Regular tap water in a ceramic bowl. I change their water every morning and then again later. Mine don't seem to drink all that much really.


----------



## MiniGrace (Oct 31, 2011)

I give my dogs regular tap water in clear glass bowls. I have an extra set of bowls so each night I run one set throgh the dishwasher and put a fresh set out.


----------



## CHITheresa (Apr 30, 2011)

We have Delicious well water that what we all drink. Amberleah drinks out of ceramic bowl. But she needs a bigger one. she drinks it dry in few hours.


----------



## jesuschick (Dec 5, 2010)

We have one of the 5 gallon jug water dispensers. We get water to drink from there and they do, too. It is spring water.
Their food and water bowls are all vintage Fire King milk glass. Just because I could not resist them since my house is vintage/lodge decor. 
In their "day care" room, they have stainless water bowls. I did not want them to have glass unsupervised.


----------



## mooberry (Jan 31, 2011)

No fancy filter just tap water here


----------



## hershey109 (Jan 11, 2011)

Regular tap water in her stainless bowl. I change it in the morning before I go to work and again around 7pm at night.


----------



## svdreamer (Feb 20, 2010)

Tap water. I have one of those upside down plastic waterer thingys, but some of them are afraid of the bubbles, so I also have a plastic water bowl that gets filled about 3 times a day.


----------



## PrincessCupcake (Nov 17, 2011)

I give my baby tap water. Heck, I drink tap water myself from time to time. When I was little, and we used to play outside I would drink from the water hose. I probably wouldn't do that now but I don't think it's bad to drink tap water.  I will probably buy my baby some bottled Texas Spring Water though because I don't like the way the water in this apartment looks!


----------



## elaina (Jul 1, 2008)

Good question. lol. i buy the gallon jugs of spring water. My girls get spring water from a ceramic bowl. i wont drink the tap water here, so neither are my dogs going to drink it


----------



## lynx8456 (Feb 26, 2009)

Hannah has a small bowl in kitchen that is filled with Poland Spring water 4-5 times per day. The boys and the cat drink from it to, but primarily the boys have a 1 gallon upside down jug in the living room that they like. That get's filled every other day. Both boys also drink straight off the poland bottles that my husband always has. He trains them to do this when they are puppys so if we don't have a bowl with us when we are out and about they can drink off his water bottle. They never dribble a drop!!!! Gotta Love It!


----------



## RandomMusing (Aug 27, 2011)

I have a Brita pitcher I fill with tap water and keep refrigerated which I use for myself and the girls. They use a ceramic bowl which is filled fresh each morning.


----------



## doginthedesert (Oct 10, 2011)

CHITheresa said:


> We have Delicious well water that what we all drink. Amberleah drinks out of ceramic bowl. But she needs a bigger one. she drinks it dry in few hours.

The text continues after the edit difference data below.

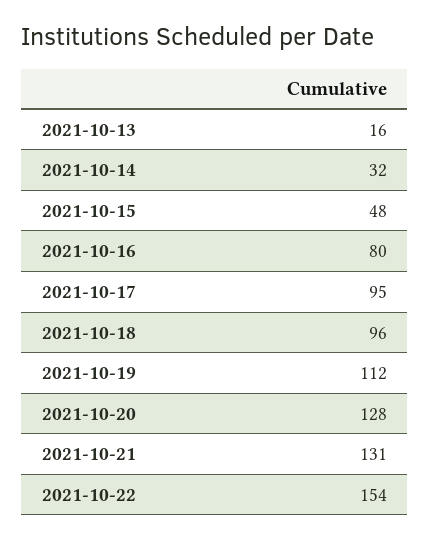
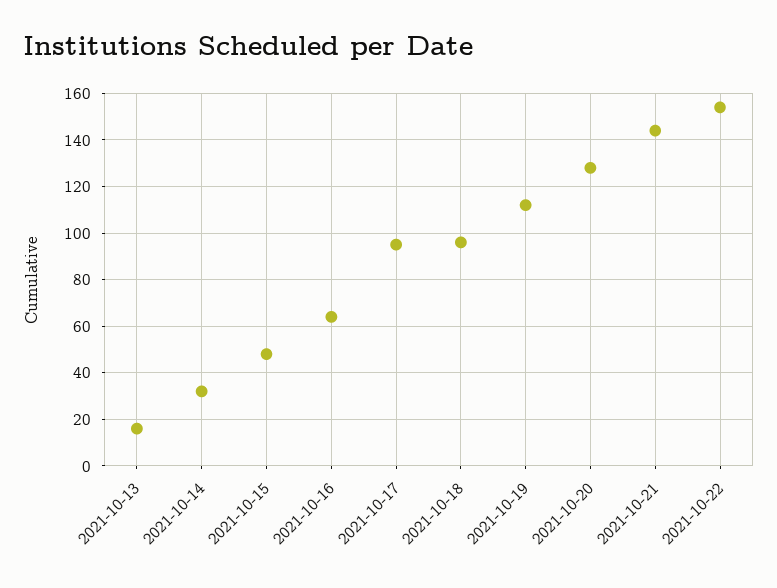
  {
    "2021-10-13": 16,
    "2021-10-14": 32,
    "2021-10-15": 48,
-   "2021-10-16": 80,
+   "2021-10-16": 65,
    "2021-10-17": 95,
    "2021-10-18": 96,
    "2021-10-19": 112,
    "2021-10-20": 128,
-   "2021-10-21": 131,
+   "2021-10-21": 145,
    "2021-10-22": 154
  }

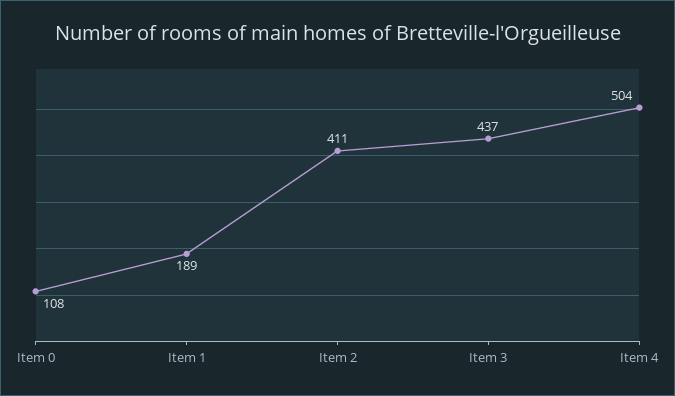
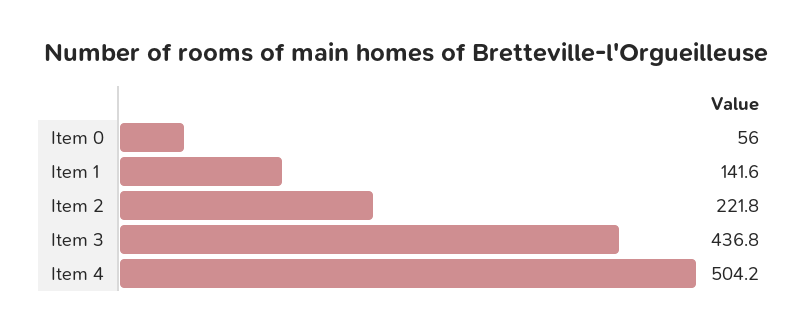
  {
-   "Item 0": 108,
+   "Item 0": 56,
-   "Item 1": 189,
+   "Item 1": 141.6,
-   "Item 2": 411,
+   "Item 2": 221.8,
    "Item 3": 436.8,
    "Item 4": 504.2
  }

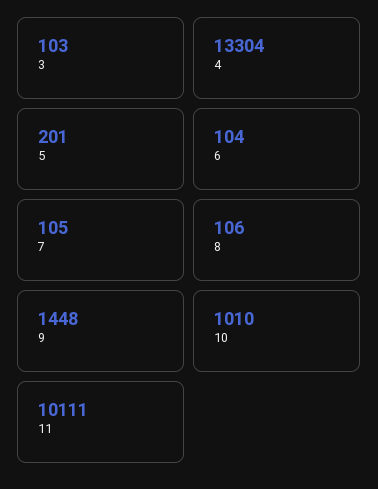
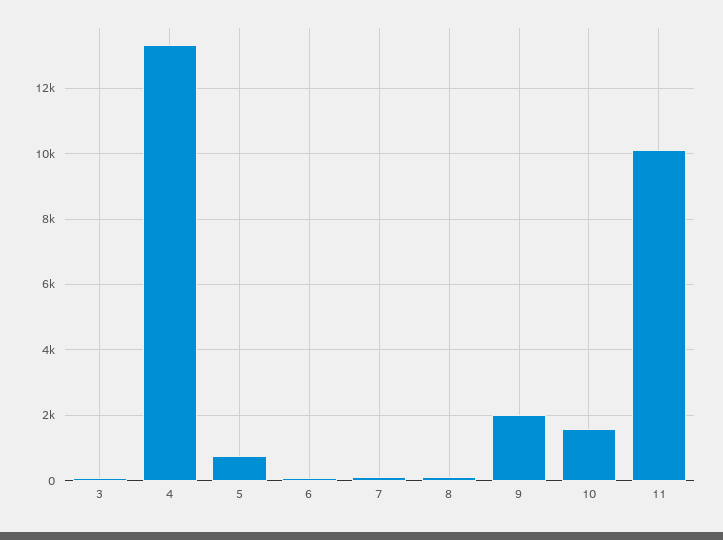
  {
    "3": 103,
    "4": 13304,
-   "5": 201,
+   "5": 800,
    "6": 104,
    "7": 105,
    "8": 106,
-   "9": 1448,
+   "9": 2000,
-   "10": 1010,
+   "10": 1600,
    "11": 10111
  }

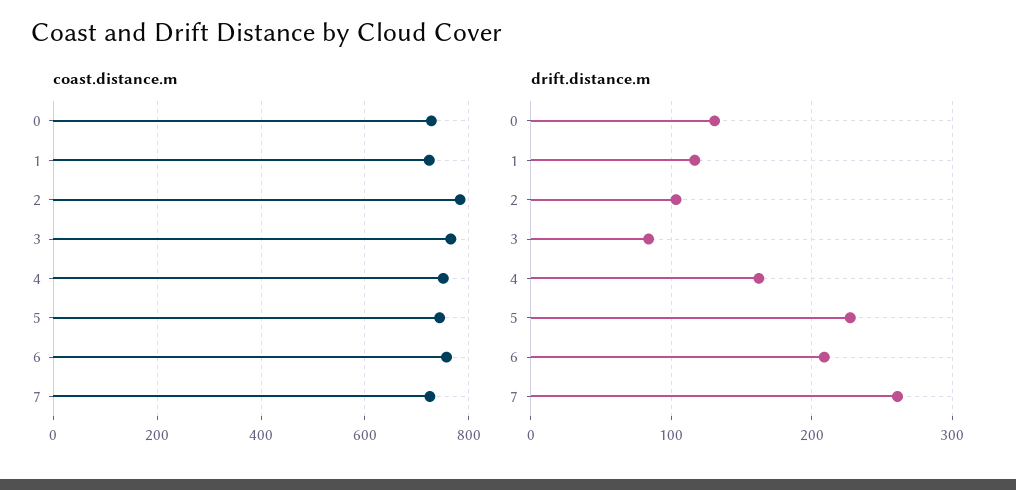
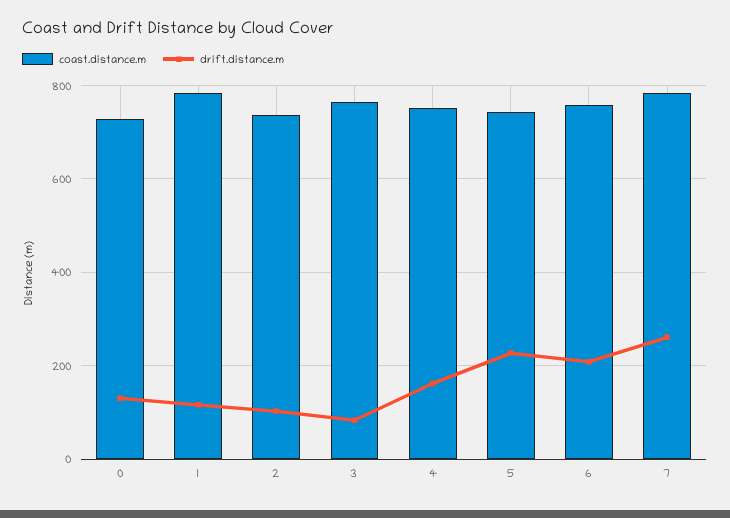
  {
    "coast.distance.m": {
      "0": 720,
-     "1": 720,
+     "1": 780,
-     "2": 780,
+     "2": 740,
      "3": 760,
      "4": 760,
      "5": 740,
      "6": 760,
-     "7": 720
+     "7": 780
    },
    "drift.distance.m": {
      "0": 130,
      "1": 120,
      "2": 100,
      "3": 80,
      "4": 160,
      "5": 230,
      "6": 210,
      "7": 260
    }
  }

ENVY!! We keep trying to buy houses in an area that has amazing well water but the short sales are such a PITA to close, so we are still stuck with las vegas tap water and it is gross. I drink bottled water cause i think our tap water tastes funny, so I put it in the dog fountain too.

We have a ceramic fountain from Drs Foster and smith, I love it. I think it keeps things fresher and cooler, but it is a pain to clean out (something I do twice a week).


----------



## Natti (Jun 24, 2010)

Filtered water here. They have 2 plastic bowls we use - one is in the dishwasher while the other is in use.


----------



## 20887 (Mar 16, 2011)

I have 2 ceramic bowls that are in a raised metal holder for water. I also add water to their food most meals.


----------



## flippedstars (Dec 16, 2009)

I give bottled water - we never had a problem with tap water when we were on city water but as soon as we moved out to the 'sticks' all of our dogs, especially Bryco, started tear staining almost immediately. Bottled water fixed the problem right away. We have well water here so obviously it has 'more stuff' in it than city water.

I use ceramic or stainless steel dishes - water or food from plastic can cause loss of pigment in dogs because of the chemicals that leech from the plastic into the water.


----------



## Jerry'sMom (May 5, 2009)

tap water in a ceramic bowl


----------



## jan896 (Dec 9, 2009)

funny you should have this post..... I did an experiment a few months ago(I was bored)... plain Tap water(City Water) , Deer Park Bottled Water, or one of those Filtered Fountain water bowls(Drinkwell Platinum Pet Fountain)....... I wanted to see if the 2 dogs could tell the difference. I did the experiment for a week....I cleaned the bowls each time clean water was offered(once a day). They had access to only one version of water during the day to make sure location wasn't the preferred way to drink.

More water was drank when the bottled water was used with the filtered Fountain being second place...but its too expensive to offer the bottled water to them everyday  Normally, they have 2 water bowls thruout the house(ceramic bowls) and the filtered fountain bowl.


----------



## 20887 (Mar 16, 2011)

Hmmm.. Both of my dogs have tear staining and I don't think it is from their diet. I will try giving them water from my filter instead of tap water and see if it makes a difference, since it worked for some of you.


----------



## EmberLuvu (Oct 24, 2011)

Filtered. Since Ember is so little, I turn our Brita filter on at our kitchen sink, wait about 2 seconds then fill up her little bowl with water and place it down. It's changed 2-3 times a day.


----------



## Finn (Sep 14, 2010)

Mountain water. They have individual water bowls in their kennels but they prefer to drink out of the community ceramic bowl. Who knows.


----------